Figure 4: Number of Nanotechnology Articles and H-Index of Top 30 Countries in Nanoscience Production in 2013
Figure 5 demonstrates the average number of citation per each nanotechnology article besides the number of nanotechnology articles for the top 30 countries in the production of nanoscience in 2013. In this index, too, the United States and China are much higher than other countries. China and the United States published 34379 and 21453 nanotechnology articles in 2013, while the averages of citation per article for these countries have been 1.58 and 2.04, respectively. The chart has been drawn again to show the position of other countries. The Netherlands, Singapore, and Switzerland have higher citations than all other countries, while the number of their nanotechnology articles is less than 3,000. On the other hand, Germany, Japan, South Korea and India have published higher numbers of articles than other countries (excluding China and the United States), but their citations are at a lower place in comparison with the number of their published articles. Iran has a higher place than the Netherlands, Singapore, Switzerland, and Belgium in the number of nanotechnology articles, but the number of citations to this country’s articles is equal with those of countries such as Malaysia, Brazil, and Egypt. The number of citations to each article for Iran in 2013 is same as that of in 2012. A decrease is seen in the number of citations to each article for Iran in 2012 in comparison with 2011, to the extent that Iran descended seven steps in this ranking. Generally speaking, Iran has had desirable growth in the number of articles, but it still has a long way to go from qualitative point of view.

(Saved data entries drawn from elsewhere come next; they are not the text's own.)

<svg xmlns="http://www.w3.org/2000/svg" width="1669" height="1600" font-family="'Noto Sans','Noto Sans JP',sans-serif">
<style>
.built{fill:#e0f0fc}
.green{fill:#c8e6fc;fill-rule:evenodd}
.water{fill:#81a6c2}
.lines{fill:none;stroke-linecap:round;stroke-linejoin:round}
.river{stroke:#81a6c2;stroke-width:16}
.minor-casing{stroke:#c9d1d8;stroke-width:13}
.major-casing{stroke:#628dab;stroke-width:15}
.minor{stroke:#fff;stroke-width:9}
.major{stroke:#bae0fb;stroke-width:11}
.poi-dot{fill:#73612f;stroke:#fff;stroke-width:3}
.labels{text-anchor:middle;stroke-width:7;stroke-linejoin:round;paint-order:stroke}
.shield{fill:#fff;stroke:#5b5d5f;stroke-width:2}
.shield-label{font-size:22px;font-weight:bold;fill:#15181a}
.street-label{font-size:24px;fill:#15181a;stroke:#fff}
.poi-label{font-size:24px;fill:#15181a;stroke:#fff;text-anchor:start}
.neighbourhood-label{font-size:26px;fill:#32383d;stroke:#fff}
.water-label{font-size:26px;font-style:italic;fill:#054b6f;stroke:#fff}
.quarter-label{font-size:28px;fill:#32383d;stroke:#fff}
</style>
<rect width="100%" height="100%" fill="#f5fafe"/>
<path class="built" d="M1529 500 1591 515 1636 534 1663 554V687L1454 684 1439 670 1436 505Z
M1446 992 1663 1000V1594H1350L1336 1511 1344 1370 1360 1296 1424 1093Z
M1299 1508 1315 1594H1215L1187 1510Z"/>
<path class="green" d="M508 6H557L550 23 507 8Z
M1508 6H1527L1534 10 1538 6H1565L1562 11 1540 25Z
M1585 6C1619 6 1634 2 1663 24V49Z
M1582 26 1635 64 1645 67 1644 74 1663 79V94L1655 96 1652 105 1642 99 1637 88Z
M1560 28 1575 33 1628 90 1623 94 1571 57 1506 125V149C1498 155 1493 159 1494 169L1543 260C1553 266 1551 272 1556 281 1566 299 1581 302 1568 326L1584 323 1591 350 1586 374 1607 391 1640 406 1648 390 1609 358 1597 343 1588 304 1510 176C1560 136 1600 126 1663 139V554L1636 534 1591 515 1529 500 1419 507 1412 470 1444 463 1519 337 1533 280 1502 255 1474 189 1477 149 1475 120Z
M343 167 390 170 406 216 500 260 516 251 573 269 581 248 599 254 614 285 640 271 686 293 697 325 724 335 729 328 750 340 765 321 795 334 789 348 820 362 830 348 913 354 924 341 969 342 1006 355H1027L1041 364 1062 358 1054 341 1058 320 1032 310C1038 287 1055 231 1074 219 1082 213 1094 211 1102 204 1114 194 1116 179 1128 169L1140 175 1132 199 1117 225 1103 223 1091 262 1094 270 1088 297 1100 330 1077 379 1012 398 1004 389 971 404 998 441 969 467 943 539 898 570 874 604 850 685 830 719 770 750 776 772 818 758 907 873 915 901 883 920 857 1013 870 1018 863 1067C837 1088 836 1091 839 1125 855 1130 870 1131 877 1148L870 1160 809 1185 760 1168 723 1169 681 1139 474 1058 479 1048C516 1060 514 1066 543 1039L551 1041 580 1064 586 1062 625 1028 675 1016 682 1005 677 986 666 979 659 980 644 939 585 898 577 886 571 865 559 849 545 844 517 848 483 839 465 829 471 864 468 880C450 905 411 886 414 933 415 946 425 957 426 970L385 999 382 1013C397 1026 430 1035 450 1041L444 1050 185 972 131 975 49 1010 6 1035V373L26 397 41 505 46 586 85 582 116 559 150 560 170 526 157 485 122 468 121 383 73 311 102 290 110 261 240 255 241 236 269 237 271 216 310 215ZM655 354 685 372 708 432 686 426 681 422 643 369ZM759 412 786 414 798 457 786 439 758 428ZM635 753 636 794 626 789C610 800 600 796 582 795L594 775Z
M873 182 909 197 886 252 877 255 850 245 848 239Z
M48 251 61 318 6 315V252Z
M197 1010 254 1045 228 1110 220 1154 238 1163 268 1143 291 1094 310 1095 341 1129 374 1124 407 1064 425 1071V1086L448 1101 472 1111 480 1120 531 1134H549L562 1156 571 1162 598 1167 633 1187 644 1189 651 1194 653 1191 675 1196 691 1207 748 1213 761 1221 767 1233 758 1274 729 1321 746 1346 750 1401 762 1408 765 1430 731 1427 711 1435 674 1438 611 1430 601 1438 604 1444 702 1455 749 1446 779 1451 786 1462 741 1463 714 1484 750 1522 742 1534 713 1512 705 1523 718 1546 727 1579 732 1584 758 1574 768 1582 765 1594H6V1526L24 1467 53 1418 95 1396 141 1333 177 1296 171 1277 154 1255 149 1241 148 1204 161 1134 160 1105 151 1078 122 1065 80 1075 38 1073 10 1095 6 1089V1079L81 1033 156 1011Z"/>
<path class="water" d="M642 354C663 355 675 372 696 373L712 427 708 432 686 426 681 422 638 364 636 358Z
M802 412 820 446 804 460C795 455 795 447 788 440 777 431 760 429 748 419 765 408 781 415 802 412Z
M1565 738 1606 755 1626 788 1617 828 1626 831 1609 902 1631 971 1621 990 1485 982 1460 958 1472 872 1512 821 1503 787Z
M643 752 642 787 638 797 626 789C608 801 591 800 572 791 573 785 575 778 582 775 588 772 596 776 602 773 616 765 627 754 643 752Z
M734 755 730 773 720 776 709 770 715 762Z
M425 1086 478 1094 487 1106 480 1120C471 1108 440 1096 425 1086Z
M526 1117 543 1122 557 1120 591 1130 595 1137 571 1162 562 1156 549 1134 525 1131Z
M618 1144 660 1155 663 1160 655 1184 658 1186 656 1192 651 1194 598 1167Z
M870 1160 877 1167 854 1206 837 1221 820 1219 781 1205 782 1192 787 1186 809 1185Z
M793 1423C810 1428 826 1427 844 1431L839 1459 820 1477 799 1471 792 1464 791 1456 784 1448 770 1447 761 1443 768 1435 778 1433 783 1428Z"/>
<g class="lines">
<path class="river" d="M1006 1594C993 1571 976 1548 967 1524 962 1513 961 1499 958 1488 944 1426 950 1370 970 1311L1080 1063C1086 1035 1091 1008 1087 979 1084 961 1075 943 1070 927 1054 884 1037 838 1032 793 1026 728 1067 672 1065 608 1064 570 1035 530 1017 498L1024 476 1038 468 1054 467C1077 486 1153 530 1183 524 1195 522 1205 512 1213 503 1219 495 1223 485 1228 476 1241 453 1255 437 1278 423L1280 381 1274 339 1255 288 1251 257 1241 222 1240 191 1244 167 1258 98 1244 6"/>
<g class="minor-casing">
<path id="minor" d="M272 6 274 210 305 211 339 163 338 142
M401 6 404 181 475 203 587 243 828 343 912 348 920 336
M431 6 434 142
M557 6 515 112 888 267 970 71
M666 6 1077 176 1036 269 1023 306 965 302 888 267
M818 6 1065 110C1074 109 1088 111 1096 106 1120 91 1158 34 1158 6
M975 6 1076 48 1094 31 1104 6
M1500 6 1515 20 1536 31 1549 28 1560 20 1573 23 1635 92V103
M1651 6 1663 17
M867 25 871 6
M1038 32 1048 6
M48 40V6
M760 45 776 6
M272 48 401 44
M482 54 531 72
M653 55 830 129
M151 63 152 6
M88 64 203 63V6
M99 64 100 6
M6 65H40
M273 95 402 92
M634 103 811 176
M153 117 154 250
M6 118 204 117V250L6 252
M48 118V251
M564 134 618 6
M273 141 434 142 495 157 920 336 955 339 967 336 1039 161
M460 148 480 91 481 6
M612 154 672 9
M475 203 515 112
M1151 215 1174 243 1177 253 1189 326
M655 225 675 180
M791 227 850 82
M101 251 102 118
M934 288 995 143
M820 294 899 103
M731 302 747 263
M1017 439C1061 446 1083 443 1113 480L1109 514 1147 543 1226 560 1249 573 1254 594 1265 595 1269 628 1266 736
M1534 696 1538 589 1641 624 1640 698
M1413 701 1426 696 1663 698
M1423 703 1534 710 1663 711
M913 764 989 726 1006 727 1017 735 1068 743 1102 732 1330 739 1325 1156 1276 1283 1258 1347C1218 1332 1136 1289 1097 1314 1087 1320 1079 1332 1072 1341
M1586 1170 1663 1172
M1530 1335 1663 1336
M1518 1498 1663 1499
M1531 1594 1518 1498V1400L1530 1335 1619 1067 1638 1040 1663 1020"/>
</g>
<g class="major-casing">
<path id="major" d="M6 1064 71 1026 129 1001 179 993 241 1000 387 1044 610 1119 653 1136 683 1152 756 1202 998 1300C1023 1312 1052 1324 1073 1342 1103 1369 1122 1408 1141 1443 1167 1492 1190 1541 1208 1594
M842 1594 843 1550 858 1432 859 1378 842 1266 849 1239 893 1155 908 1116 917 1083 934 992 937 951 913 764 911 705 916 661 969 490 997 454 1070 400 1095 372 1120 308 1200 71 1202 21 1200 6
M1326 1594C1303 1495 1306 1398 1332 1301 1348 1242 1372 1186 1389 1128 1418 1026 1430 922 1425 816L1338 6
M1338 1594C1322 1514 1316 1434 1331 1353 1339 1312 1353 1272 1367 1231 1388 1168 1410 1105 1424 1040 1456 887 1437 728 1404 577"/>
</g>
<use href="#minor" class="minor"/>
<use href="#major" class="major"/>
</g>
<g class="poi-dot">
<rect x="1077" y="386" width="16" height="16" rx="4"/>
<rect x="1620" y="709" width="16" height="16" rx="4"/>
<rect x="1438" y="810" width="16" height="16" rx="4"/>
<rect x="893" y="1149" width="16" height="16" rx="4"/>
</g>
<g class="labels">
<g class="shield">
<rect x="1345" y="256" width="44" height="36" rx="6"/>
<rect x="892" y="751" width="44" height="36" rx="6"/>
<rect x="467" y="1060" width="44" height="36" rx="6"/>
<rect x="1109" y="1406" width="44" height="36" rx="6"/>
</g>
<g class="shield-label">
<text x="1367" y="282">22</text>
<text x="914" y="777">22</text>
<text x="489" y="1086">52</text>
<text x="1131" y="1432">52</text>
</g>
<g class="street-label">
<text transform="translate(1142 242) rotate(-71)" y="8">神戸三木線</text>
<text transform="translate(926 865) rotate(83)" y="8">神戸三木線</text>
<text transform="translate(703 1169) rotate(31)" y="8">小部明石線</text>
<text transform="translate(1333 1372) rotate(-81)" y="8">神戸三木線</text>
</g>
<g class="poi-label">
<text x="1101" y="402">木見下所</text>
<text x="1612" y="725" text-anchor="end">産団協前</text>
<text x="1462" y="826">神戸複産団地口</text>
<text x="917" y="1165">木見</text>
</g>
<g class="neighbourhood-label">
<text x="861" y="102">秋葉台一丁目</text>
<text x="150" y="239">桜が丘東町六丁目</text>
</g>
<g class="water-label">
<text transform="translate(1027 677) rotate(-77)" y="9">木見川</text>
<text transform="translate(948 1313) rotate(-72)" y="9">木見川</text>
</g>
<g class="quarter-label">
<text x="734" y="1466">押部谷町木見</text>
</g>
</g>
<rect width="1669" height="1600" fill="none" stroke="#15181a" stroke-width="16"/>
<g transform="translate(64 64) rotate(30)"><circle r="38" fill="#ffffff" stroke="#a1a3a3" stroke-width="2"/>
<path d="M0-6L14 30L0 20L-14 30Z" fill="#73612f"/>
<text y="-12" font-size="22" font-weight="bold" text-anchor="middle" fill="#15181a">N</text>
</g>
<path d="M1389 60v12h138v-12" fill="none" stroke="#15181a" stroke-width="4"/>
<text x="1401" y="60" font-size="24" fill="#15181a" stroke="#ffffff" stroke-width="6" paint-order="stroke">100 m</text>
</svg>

Figure 5: Number of Nanotechnology Articles and Average Citation per Article for Top 30 Countries in Nanoscience Production in 2013
Figure 6 shows the number of patents registered by Iranian researchers in EPO and USPTO. Statistics show that the number of registered patents has decreased in the two offices in 2013. The ratio of the number of nanotechnology patents to nanotechnology articles in the past six years has been drawn in Figure 7. It seems that the number of nanotechnology articles has had a faster growth in the past few years than the number of patents in the field of nanotechnology.
Figure 6: Sum Total of Patents Registered in EPO and USPTO
Figure 7: Number of Nanotechnology Patents per each 100 Nanotechnology Articles
It seems Iran have grown significantly in recent years in nanotechnology. The development of nano-science has more share than other indicators. Although the quantity of the papers is high, there is a big gab in quality of the papers between Iran and developed countries. Nano-companies established in Iran shown that this technology could effect on other industries.